The present invention relates to a rotating blade for use in a turbomachine such as a gas turbine. More specifically, the present invention relates to a gas turbine rotating blade having a handling device for directing cooling air for the blade cooling air passages.
The turbine section of a gas turbine includes a rotor that is comprised of a series of disks to which blades are affixed. Hot gas from the combustion section flows over the blades, thereby imparting rotating power to the rotor shaft. In order to provide maximum power output from the gas turbine, it is desirable to operate with gas temperatures as high as possible. However, operation at high gas temperatures requires cooling the blades. This is so because the strength of the material from which the blades are formed decreases as its temperature increases.
Traditionally, turbine blades are cooled by flowing cooling air through the blades. Typically, the cooling air is extracted from the air discharging from the compressor section, thereby bypassing the combustion process, and directed to the turbine rotor. The rotor directed the cooling air to the roots of the blades. From the blade root, the air is directed to flow through a number of cooling passages formed in the airfoil portion of the blade. These passages typically terminated at openings formed in the surface of the blade, such as at the tip and the leading and trailing edges. Thus, after cooling, the spent cooling air was discharged to the hot gas flowing through the turbine section and discharged from the turbine exhaust. Such a turbine blade cooling scheme is shown in U.S. Pat. No. 5,117,626 (North et al.), hereby incorporated by reference in its entirety. In this approach, it is often difficult to properly distribute the cooling air to the various cooling passage inlets formed in the root portion of the blade.
Moreover, recently, efforts have been aimed at developing closed loop cooling systems in which the spent cooling air is returned to the compressor discharge air, or directly into the combustor, for incorporation into the combustion process.
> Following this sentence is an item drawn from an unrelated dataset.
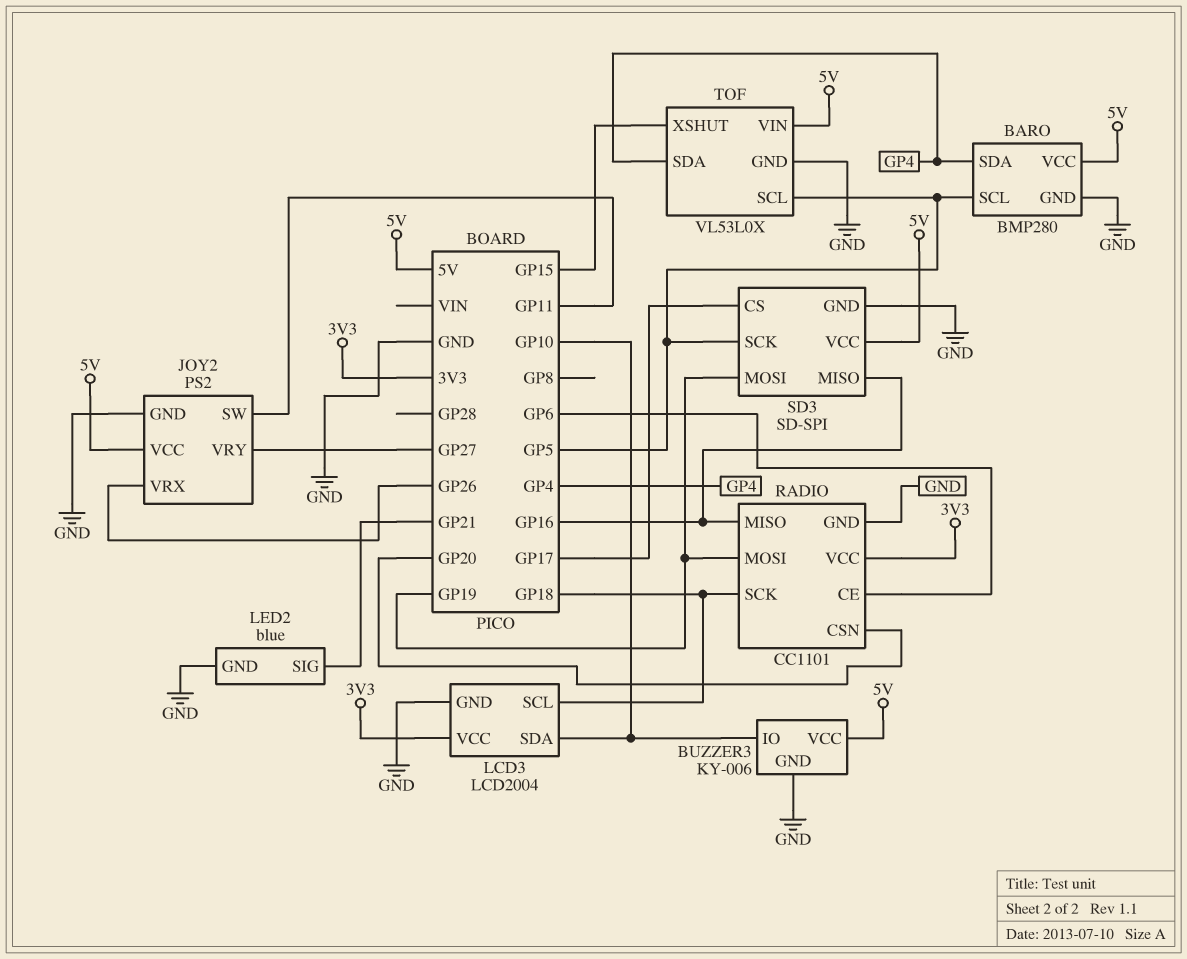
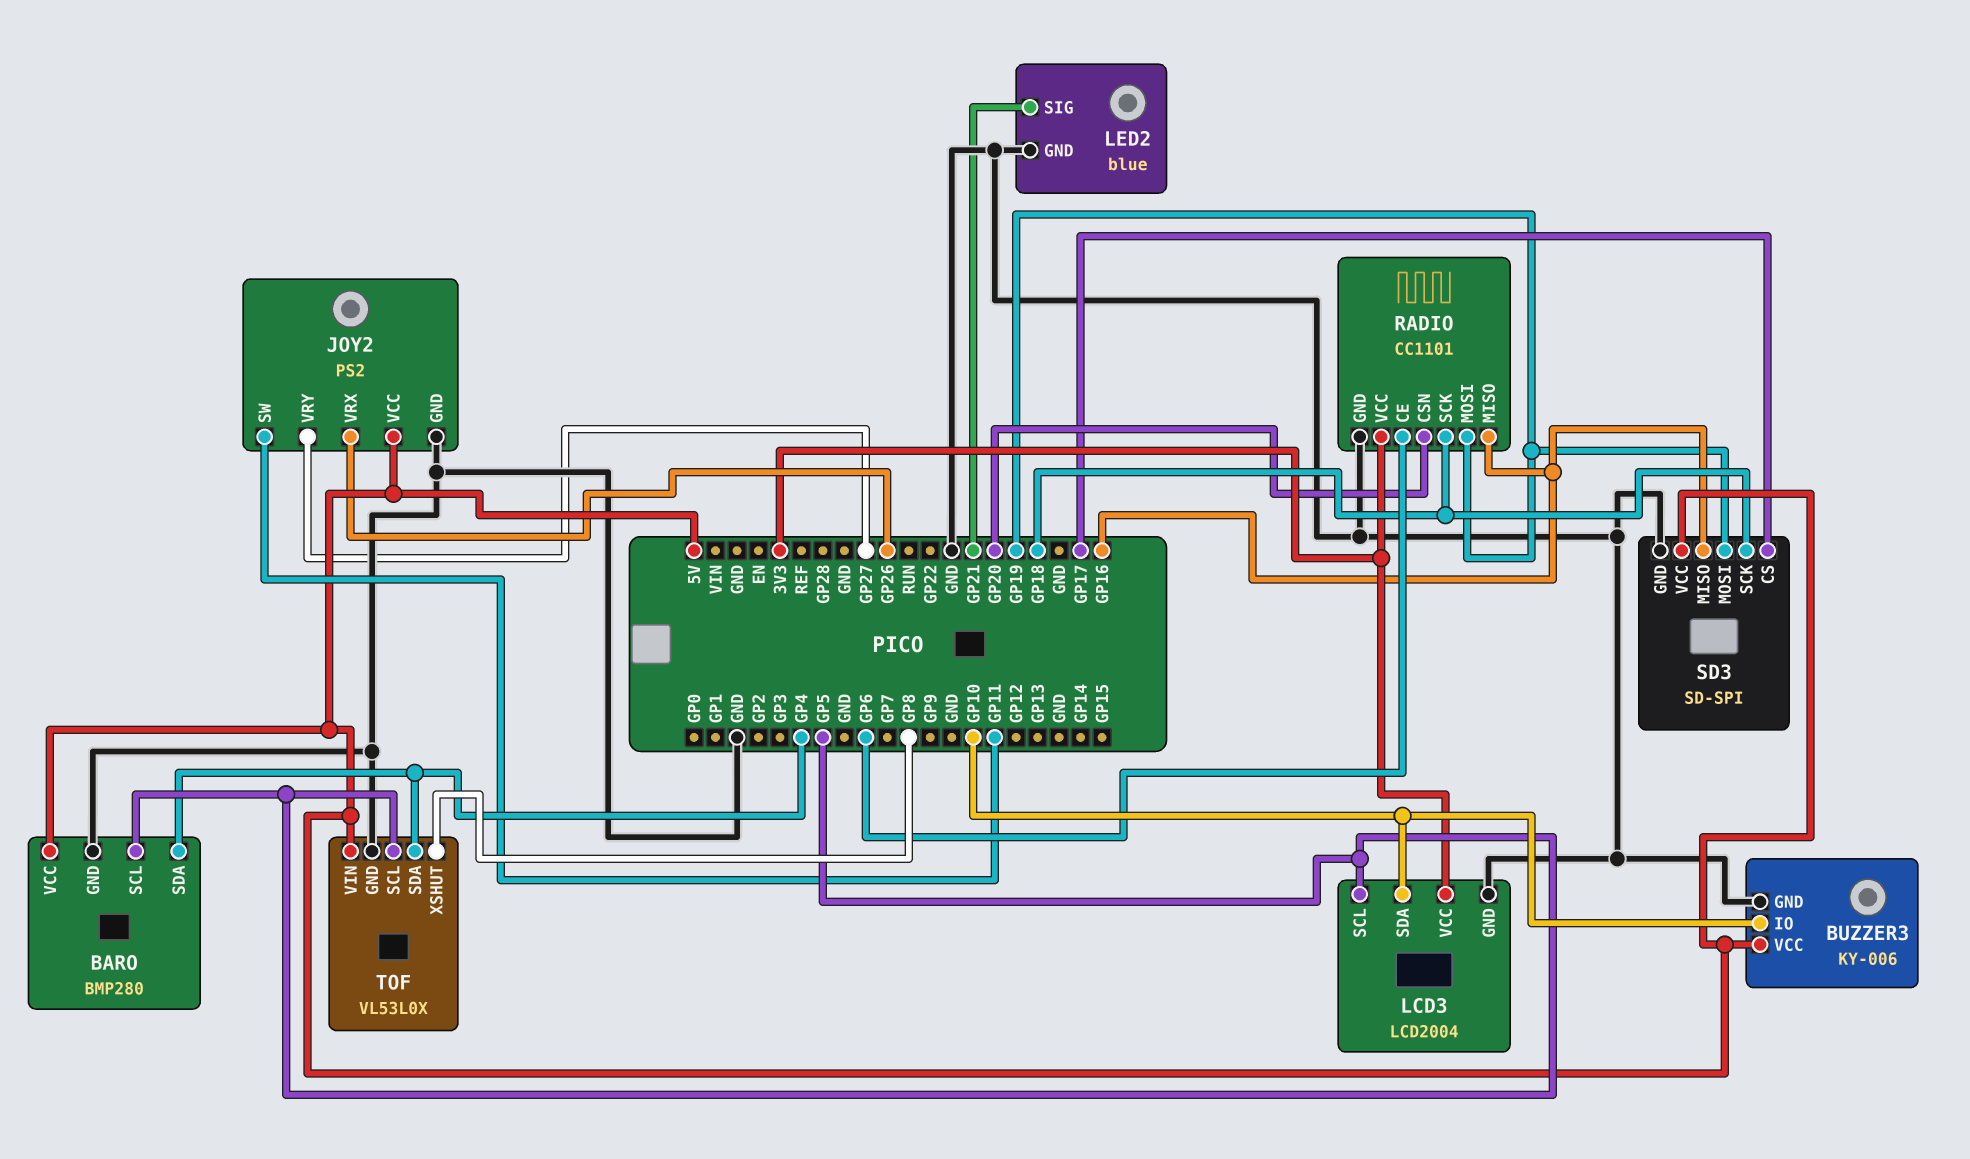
LCD3 pin SCL: GP18 -> GP5
SD3 pin SCK: GP5 -> GP18
TOF pin XSHUT: GP15 -> GP8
Alternatively, a closed loop cooling system may be utilized in which the spent cooling air is cooled and returned to the turbine rotor for further cooling. Unfortunately, such closed loop cooling air systems further exacerbate the air handing problem, since not only must the supply cooling air be distributed to the cooling passages but the discharged cooling air must be collected from the cooling air passages for return to the system. This additional air handling problem can further complicate the geometry of the cooling passages within the blade.
It is therefore desirable to provide a device for distributing cooling air to the cooling air passages of a turbine blade and, in closed loop systems, for collecting the spent cooling air from the cooling passages as well.